The Valley of Indecision
by Michael Koresky

Beeswax
Dir. Andrew Bujalski, U.S., The Cinema Guild

Over-under-articulators might be the best way to describe the characters in the films of Andrew Bujalski. This of course is also a fairly apt encapsulation of the performance approach in many of the entries in the dare-not-speak-its-name American indie movement that Bujalski unwittingly jumpstarted back in 2004 and that now includes Joe Swanberg, Aaron Katz, Lynn Shelton, and various others as its unofficial members. Yet it’s only fair to judge Bujalski’s work apart from this semi-collective, since when 2002’s word-of-mouther Funny Ha Ha first started making its way around people’s VCRs and DVD players (long before its limited theatrical run in 2005), buoyed by the acclaim of supporters like Amy Taubin and, natch, Ray Carney, it came across as spontaneous and fresh, a relatable, minor-key peek at post-collegiate aimlessness that was able to successfully aestheticize that sense of drifting through both shooting and performance style. It’s the latter, however, that continues to most glaringly define Bujalski’s work and which makes him, for better or worse, a true auteur: if there’s any sense of uniformity across the three films in his oeuvre thus far—Funny Ha Ha, Mutual Appreciation, and now Beeswax—it’s that he somehow manages to direct all his nonprofessional actors to the same hyper-dull communication level.

It certainly takes precision to get everyone to deliver his or her lines in a similarly introverted, halting, self-doubting manner. Yet despite the few steps forward represented by Beeswax (a slightly more expressive mise-en-scène, increasing generosity towards characters), with this film it’s become ever clearer that Bujalski’s amateur players are unable to approximate convincing interaction and that one needs actual actors to pull off such naturalism in such contained spaces and with such close-up character-driven drama. The vicissitudes of human behavior that Bujalski focuses on are difficult to recreate on screen by those with little experience; the result is that more often than not his actors seem more afraid of the camera than of each other. Of course there have been exceptions to the rule, or at least those performers who have used that instability and unvarnished style to their, and Bujalski’s, advantage, such as Kate Dollenmayer, likeably disenchanted and disengaged in Funny Ha Ha.

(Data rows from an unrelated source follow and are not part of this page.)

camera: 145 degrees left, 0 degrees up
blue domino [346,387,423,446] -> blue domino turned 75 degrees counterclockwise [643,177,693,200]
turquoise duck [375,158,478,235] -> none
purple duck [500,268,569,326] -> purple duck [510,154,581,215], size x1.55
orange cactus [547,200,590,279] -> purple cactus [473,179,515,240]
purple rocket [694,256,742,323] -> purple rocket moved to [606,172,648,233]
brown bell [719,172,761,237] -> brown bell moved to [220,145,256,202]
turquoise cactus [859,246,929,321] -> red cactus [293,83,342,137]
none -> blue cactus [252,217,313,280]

Likewise, for Beeswax, the director has found a pair of actresses—twins Tilly and Maggie Hatcher—whose nonprofessional backgrounds and clipped, dispassionate line deliveries work well enough within the film’s context, even if their incessant shruggery keeps much of the film on a low-functioning plane; Beeswax is mostly pitched at the dramatic level of a wading pool. Shot on Bujalski’s preferred format of 16mm film, Beeswax trades in the Boston and Brooklyn boroughs of Funny Ha Ha and Mutual Appreciation for the trendier environs of Austin, where sisters Jeannie and Lauren are going through the what-next motions of young adulthood. Further away from college than the protagonists of the prior two films, these women are trying to navigate the pressures of working life and relationship pitfalls, while, of course, negotiating their futures. Jeannie co-owns a vintage shop called Storyville; Lauren is unemployed and going on job interviews while trying to decide whether to travel to Africa to teach English. Jeannie’s head-butting with the mostly offscreen Amanda, her lazy business partner whose store management skills leave something to be desired, and her reignited love affair with dowdy Bujalski surrogate Merrill (Alex Karpovsky), make up nearly all of the film’s narrative thrust.

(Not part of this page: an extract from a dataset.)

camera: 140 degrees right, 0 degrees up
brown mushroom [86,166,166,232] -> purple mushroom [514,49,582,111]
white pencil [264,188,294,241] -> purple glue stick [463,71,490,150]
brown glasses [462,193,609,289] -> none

Of course, Bujalski’s fans aren’t showing up for the drama, so it’s the tiny blossoming relationships and awkward give-and-takes that should provide interest. Yet with the actors largely unable to persuasively interpret subtle interpersonal dynamics (they always seem distracted, like they’re not listening to each other—and not purposefully), it’s the even smaller details that gently impress: the naturalistic, humane, yet never pushy or objectifying focus Bujalski gives to the paraplegic Jeannie’s daily routines (one sequence shows the length of time it takes for her to simply make her way from her car to her wheelchair and into a café); a casual, bucolic frolic between the sisters, taking photos of each other in a field. On occasion, the director’s approach to character really works—as in a tense confrontation between Merrill and the standoffish Amanda, which earns that patented Bujalski halting awkwardness—and it all seems to click into place; more often the conversational languor feels forced. But if we start to look at Bujalski’s films as proffering not necessarily a generational statement about Us, but “merely” an authorial outlook, an expression of his own negating approach to interaction, then maybe his films will become, ironically, more understandable to us.